Pero el perseguidor era más rápido, o su motivación más intensa, y finalmente le dio alcance. El jadeante aliento de Apolo se mezcló con los cabellos de Dafne. Sus manos se cerraron sobre las suaves muñecas. Sintió las venas bombeando su savia.
Exhausta, sabiéndose vencida, Dafne clamó por la ayuda de su padre.
Se oyó un trueno en el bosque, como si las aguas del río se agitaran. Entonces Apolo vio que los miembros de Dafne se volvieron rígidos; su pecho se cubrió de una tierna corteza, sus pies se aferraron al suelo como raíces, y su pelo, todavía verde y perfumado, se transformó en un racimo de hojas.

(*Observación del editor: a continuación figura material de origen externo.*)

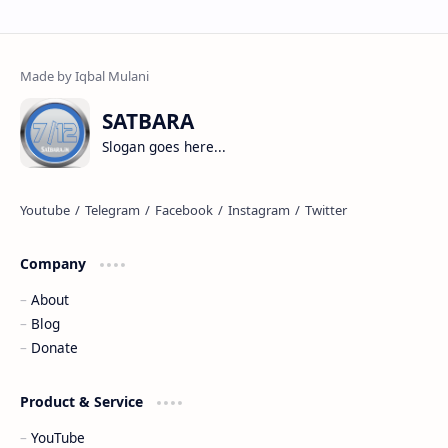
SATBARA
Slogan goes here...
Company
About
Blog
Donate
Product & Service
YouTube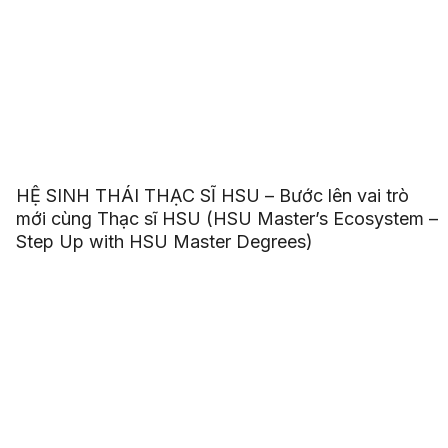
HỆ SINH THÁI THẠC SĨ HSU – Bước lên vai trò
mới cùng Thạc sĩ HSU (HSU Master’s Ecosystem –
Step Up with HSU Master Degrees)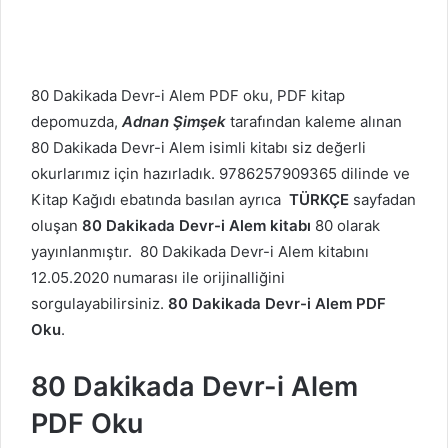
80 Dakikada Devr-i Alem PDF oku, PDF kitap
depomuzda,
Adnan Şimşek
tarafından kaleme alınan
80 Dakikada Devr-i Alem isimli kitabı siz değerli
okurlarımız için hazırladık. 9786257909365 dilinde ve
Kitap Kağıdı ebatında basılan ayrıca
TÜRKÇE
sayfadan
oluşan
80 Dakikada Devr-i Alem kitabı
80 olarak
yayınlanmıştır. 80 Dakikada Devr-i Alem kitabını
12.05.2020 numarası ile orijinalliğini
sorgulayabilirsiniz.
80 Dakikada Devr-i Alem PDF
Oku
.
80 Dakikada Devr-i Alem
PDF Oku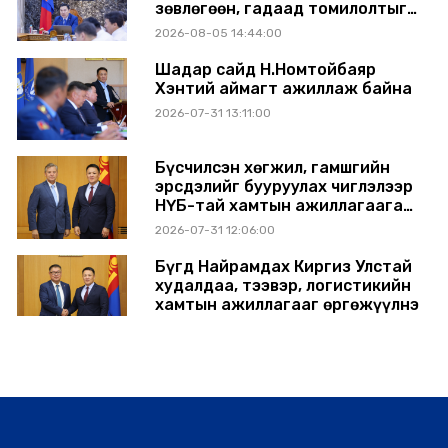
зөвлөгөөн, гадаад томилолтыг
хориглолоо
2026-08-05 14:44:00
Шадар сайд Н.Номтойбаяр
Хэнтий аймагт ажиллаж байна
2026-07-31 13:11:00
Бүсчилсэн хөгжил, гамшгийн
эрсдэлийг бууруулах чиглэлээр
НҮБ-тай хамтын ажиллагаагаа
өргөжүүлэхээр санал солилцлоо
2026-07-31 12:06:00
Бүгд Найрамдах Киргиз Улстай
худалдаа, тээвэр, логистикийн
хамтын ажиллагааг өргөжүүлнэ
2026-07-30 14:17:00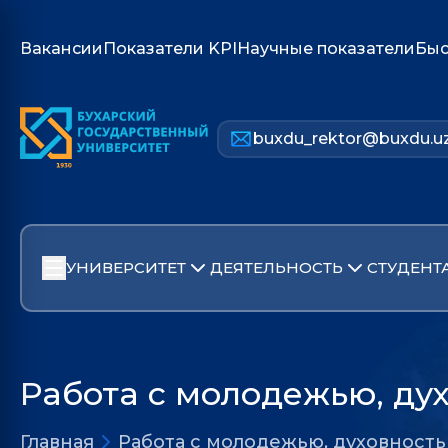
Вакансии
Показатели KPI
Научные показатели
Быс
buxdu_rektor@buxdu.u
УНИВЕРСИТЕТ
ДЕЯТЕЛЬНОСТЬ
СТУДЕНТ
Работа с молодежью, ду
Главная
Работа с молодежью, духовност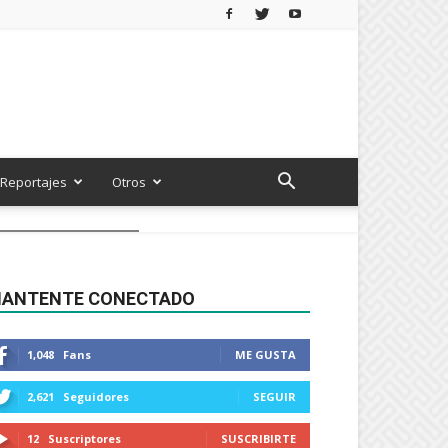
Reportajes
Otros
ANTENTE CONECTADO
1,048
Fans
ME GUSTA
2,621
Seguidores
SEGUIR
12
Suscriptores
SUSCRIBIRTE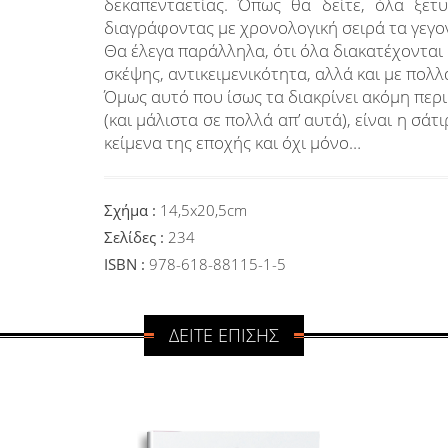
δεκαπενταετίας. Όπως θα δείτε, όλα ξετ
διαγράφοντας με χρονολογική σειρά τα γεγο
Θα έλεγα παράλληλα, ότι όλα διακατέχοντα
σκέψης, αντικειμενικότητα, αλλά και με πολ
Όμως αυτό που ίσως τα διακρίνει ακόμη περ
(και μάλιστα σε πολλά απ’ αυτά), είναι η σάτ
κείμενα της εποχής και όχι μόνο…
Σχήμα :
14,5x20,5cm
Σελίδες :
234
ISBN :
978-618-88115-1-5
ΔΕΙΤΕ ΕΠΙΣΗΣ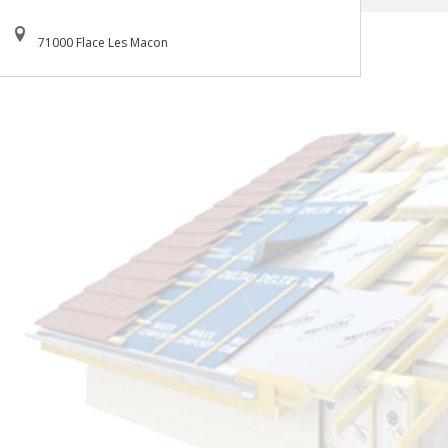
71000 Flace Les Macon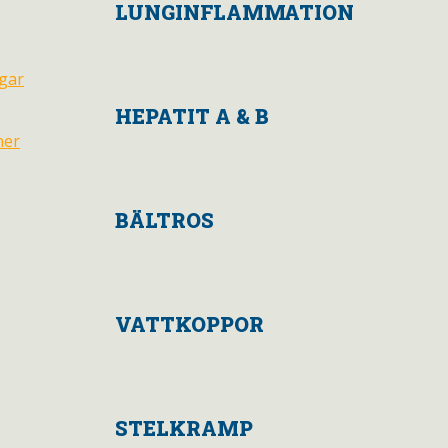
LUNGINFLAMMATION
gar
HEPATIT A & B
ner
BÄLTROS
VATTKOPPOR
STELKRAMP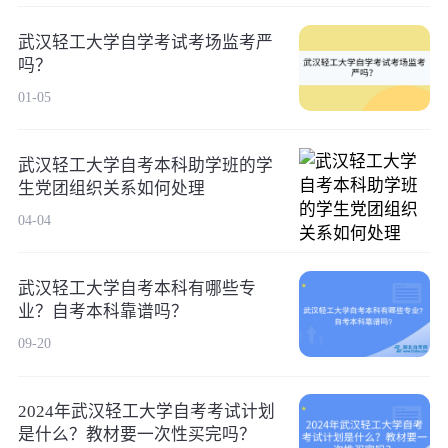
武汉轻工大学自学考试考场监考严
吗？
01-05
武汉轻工大学自考本科助学班的学
生党团组织关系如何处理
04-04
武汉轻工大学自考本科有哪些专
业？自考本科靠谱吗？
09-20
2024年武汉轻工大学自考考试计划
是什么？教材要一次性买完吗？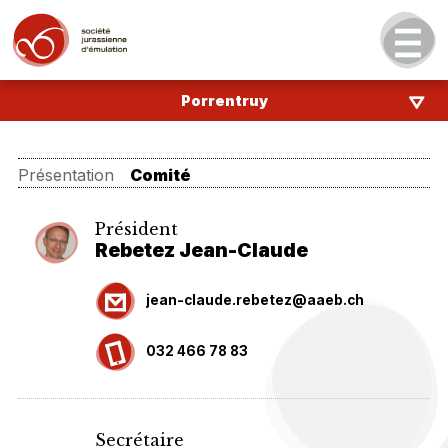
Porrentruy
Présentation
Comité
Président
Rebetez Jean-Claude
jean-claude.rebetez@aaeb.ch
032 466 78 83
Secrétaire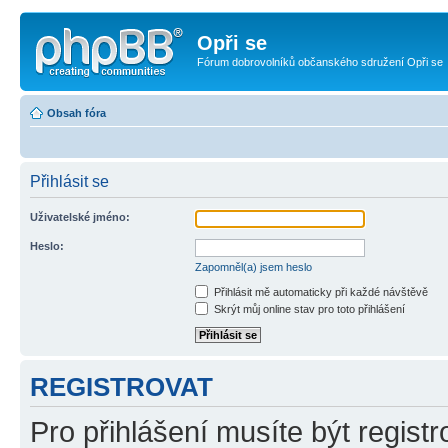
Opři se
Fórum dobrovolníků občanského sdružení Opři se
Obsah fóra
Přihlásit se
Uživatelské jméno:
Heslo:
Zapomněl(a) jsem heslo
Přihlásit mě automaticky při každé návštěvě
Skrýt můj online stav pro toto přihlášení
REGISTROVAT
Pro přihlášení musíte být registr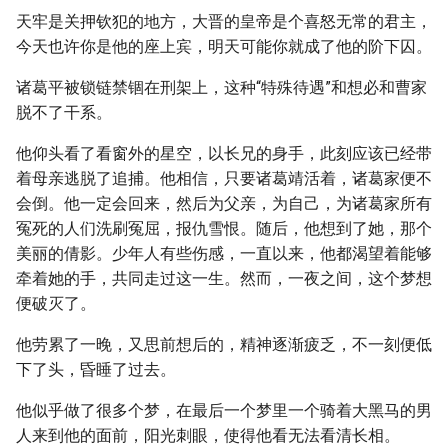
天牢是关押钦犯的地方，大晋的皇帝是个喜怒无常的君主，
今天也许你是他的座上宾，明天可能你就成了他的阶下囚。
诸葛平被锁链禁锢在刑架上，这种“特殊待遇”和想必和曹家
脱不了干系。
他仰头看了看窗外的星空，以长兄的身手，此刻应该已经带
着母亲逃脱了追捕。他相信，只要诸葛靖活着，诸葛家便不
会倒。他一定会回来，然后为父亲，为自己，为诸葛家所有
冤死的人们洗刷冤屈，报仇雪恨。随后，他想到了她，那个
美丽的倩影。少年人有些伤感，一直以来，他都渴望着能够
牵着她的手，共同走过这一生。然而，一夜之间，这个梦想
便破灭了。
他劳累了一晚，又思前想后的，精神逐渐疲乏，不一刻便低
下了头，昏睡了过去。
他似乎做了很多个梦，在最后一个梦里一个骑着大黑马的男
人来到他的面前，阳光刺眼，使得他看无法看清长相。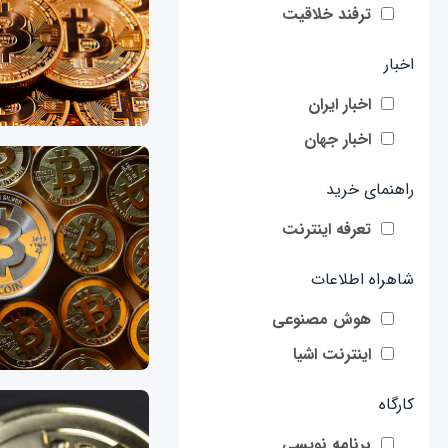
ترفند خلاقیت
اخبار
اخبار ایران
اخبار جهان
راهنمای خرید
تعرفه اینترنت
شاهراه اطلاعات
هوش مصنوعی
اینترنت اشیا
کارگاه
برنامه نویسی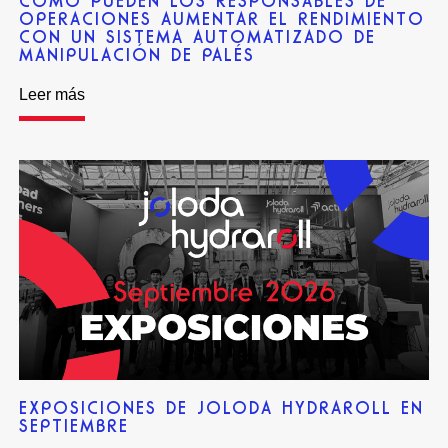
CÓMO PUEDEN LOS RESPONSABLES DE
OPERACIONES AUMENTAR EL RENDIMIENTO
CON UN SISTEMA AUTOMATIZADO DE
MANIPULACIÓN DE PALÉS
Leer más
EXPOSICIONES DE JOLODA HYDRAROLL EN
SEPTIEMBRE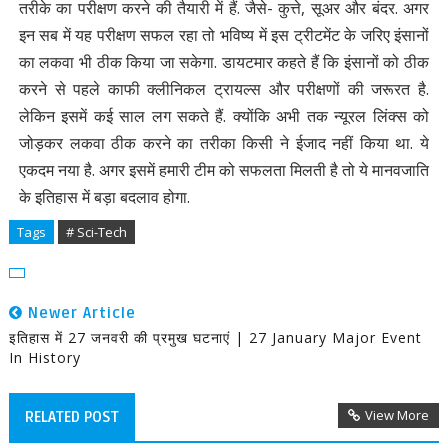
तरीके का परीक्षण करने की तैयारी में हैं. जैसे- कुत्ते, सूअर और बंदर. अगर
इन सब में यह परीक्षण सफल रहा तो भविष्य में इस ट्रीटमेंट के जरिए इंसानों
का लकवा भी ठीक किया जा सकेगा. डायटमार कहते हैं कि इंसानों को ठीक
करने से पहले काफी क्लीनिकल ट्रायल्स और परीक्षणों की जरूरत है.
लेकिन इसमें कई साल लग सकते हैं. क्योंकि अभी तक न्यूरल लिंक्स को
जोड़कर लकवा ठीक करने का तरीका किसी ने ईजाद नहीं किया था. ये
एकदम नया है. अगर इसमें हमारी टीम को सफलता मिलती है तो ये मानवजाति
के इतिहास में बड़ा बदलाव होगा.
Tags
# Sci-Tech
Newer Article
इतिहास में 27 जनवरी की प्रमुख घटनाएं | 27 January Major Event
In History
View More
RELATED POST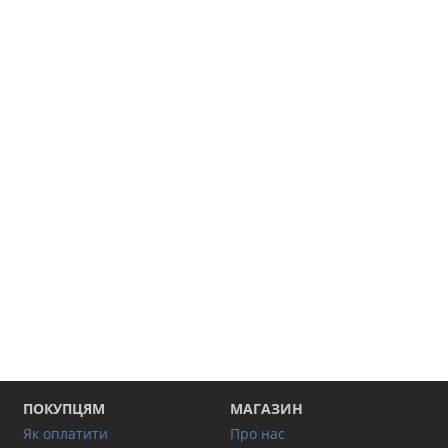
ПОКУПЦЯМ
МАГАЗИН
Як оплатити
Про нас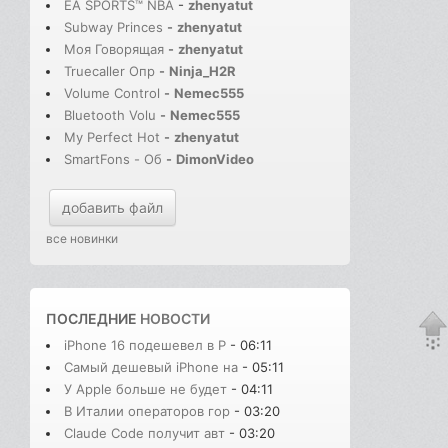
EA SPORTS™ NBA
-
zhenyatut
Subway Princes
-
zhenyatut
Моя Говорящая
-
zhenyatut
Truecaller Опр
-
Ninja_H2R
Volume Control
-
Nemec555
Bluetooth Volu
-
Nemec555
My Perfect Hot
-
zhenyatut
SmartFons - Об
-
DimonVideo
добавить файл
все новинки
ПОСЛЕДНИЕ
НОВОСТИ
iPhone 16 подешевел в Р
- 06:11
Самый дешевый iPhone на
- 05:11
У Apple больше не будет
- 04:11
В Италии операторов гор
- 03:20
Claude Code получит авт
- 03:20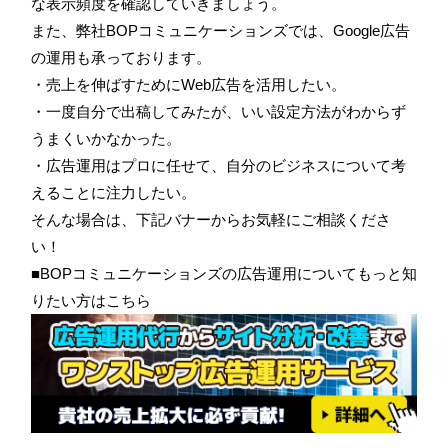
な表示頻度を確認していきましょう。
また、弊社BOPコミュニケーションズでは、Google広告
の運用も承っております。
・売上を伸ばすためにWeb広告を活用したい。
・一度自分で出稿してみたが、いい設定方法がわからず
うまくいかなかった。
・広告運用はプロに任せて、自分のビジネスについて考
えることに注力したい。
そんな場合は、下記バナーからお気軽にご相談くださ
い！
■BOPコミュニケーションズの広告運用についてもっと知
りたい方はこちら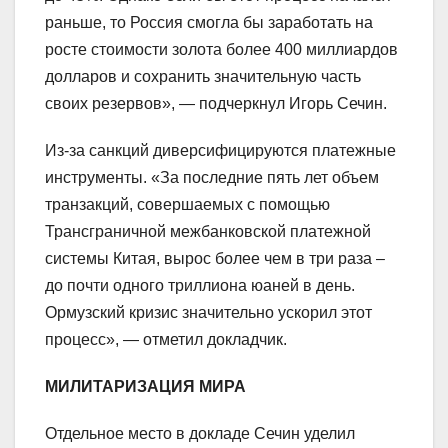
раньше, то Россия смогла бы заработать на
росте стоимости золота более 400 миллиардов
долларов и сохранить значительную часть
своих резервов», — подчеркнул Игорь Сечин.
Из-за санкций диверсифицируются платежные
инструменты. «За последние пять лет объем
транзакций, совершаемых с помощью
Трансграничной межбанковской платежной
системы Китая, вырос более чем в три раза –
до почти одного триллиона юаней в день.
Ормузский кризис значительно ускорил этот
процесс», — отметил докладчик.
МИЛИТАРИЗАЦИЯ МИРА
Отдельное место в докладе Сечин уделил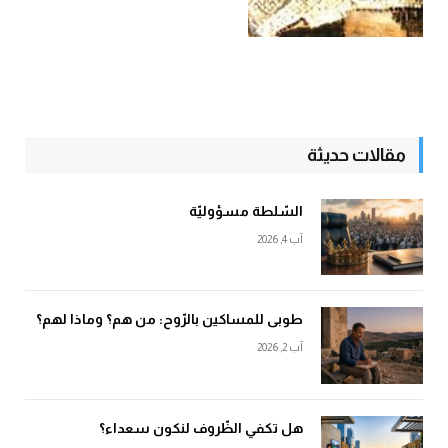
مقالات حديثة
السّلطة مسؤوليّة
آب 4, 2026
طوبى للمساكين بالرّوح: من هم؟ وماذا لهم؟
آب 2, 2026
هل تكفي الظّروف لنكون سعداء؟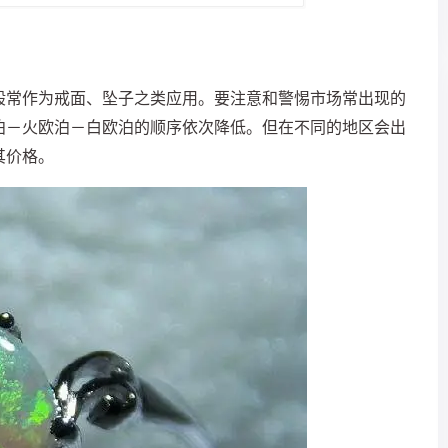
般常作为戒面、坠子之类应用。要注意和警惕市场常出现的
泊－火欧泊－白欧泊的顺序依次降低。但在不同的地区会出
其价格。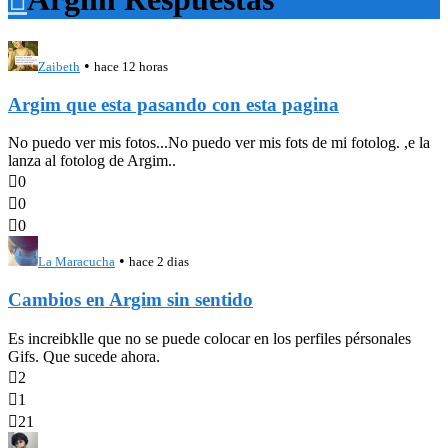
•
Zaibeth
hace 12 horas
Argim que esta pasando con esta pagina
No puedo ver mis fotos...No puedo ver mis fots de mi fotolog. ,e la
lanza al fotolog de Argim..

0

0

0
•
La Maracucha
hace 2 dias
Cambios en Argim sin sentido
Es increibklle que no se puede colocar en los perfiles pérsonales
Gifs. Que sucede ahora.

2

1

21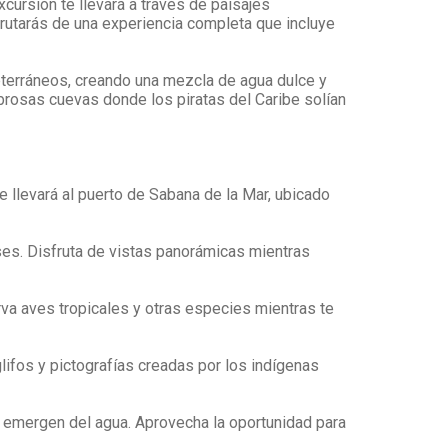
cursión te llevará a través de paisajes
rutarás de una experiencia completa que incluye
bterráneos, creando una mezcla de agua dulce y
rosas cuevas donde los piratas del Caribe solían
 llevará al puerto de Sabana de la Mar, ubicado
ises. Disfruta de vistas panorámicas mientras
rva aves tropicales y otras especies mientras te
lifos y pictografías creadas por los indígenas
 emergen del agua. Aprovecha la oportunidad para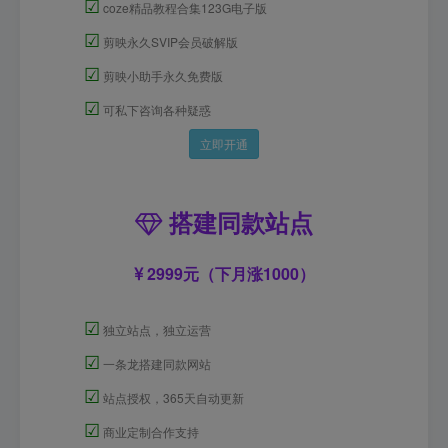
☑
coze精品教程合集123G电子版
☑
剪映永久SVIP会员破解版
☑
剪映小助手永久免费版
☑
可私下咨询各种疑惑
立即开通
搭建同款站点
2999元（下月涨1000）
☑
独立站点，独立运营
☑
一条龙搭建同款网站
☑
站点授权，365天自动更新
☑
商业定制合作支持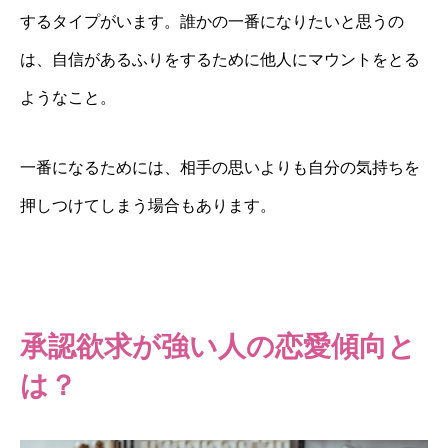
するタイプがいます。誰かの一番になりたいと思うの
は、自信があるふりをするために他人にマウントをとる
ようなこと。
一番になるためには、相手の思いよりも自分の気持ちを
押しつけてしまう場合もあります。
承認欲求が強い人の恋愛傾向と
は？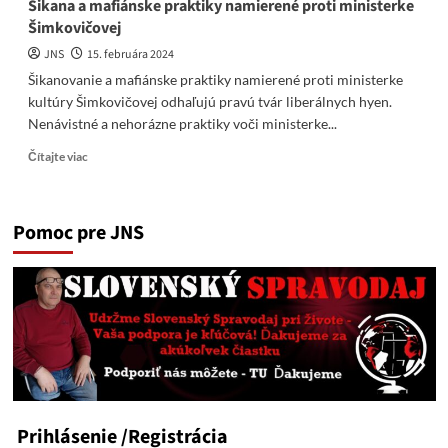
Šikana a mafiánske praktiky namierené proti ministerke
Šimkovičovej
JNS
15. februára 2024
Šikanovanie a mafiánske praktiky namierené proti ministerke
kultúry Šimkovičovej odhaľujú pravú tvár liberálnych hyen.
Nenávistné a nehorázne praktiky voči ministerke...
Read
Čítajte viac
more
about
Šikana
Pomoc pre JNS
a
mafiánske
praktiky
namierené
proti
ministerke
Šimkovičovej
Prihlásenie
/Registrácia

Apolo observó la metamorfosis todavía encendido por el deseo. Acarició la corteza gris y la tibia carne que latía debajo. Loco de tristeza, abrazó las ramas y cubrió de besos la madera, pero las hojas, todavía indiferentes a su amor, se apartaron de sus labios.
Entonces el dios dijo:
—El amor no puede forzarse; no puedo obligarte a que me ames así como no puedes obligarme a que deje de hacerlo. Sin tus caricias, trenzaré mi corona con tus hojas, y en adelante la victoria se coronará con el verde de tu savia.
Dafne, que reconoció al dios en Apolo, inclinó ligeramente sus ramas, agradecida.
Y desde entonces, públicamente orgulloso de un amor que nunca se concretó, Apolo honró a Dafne llevando para siempre una corona de laureles sobre su cabeza.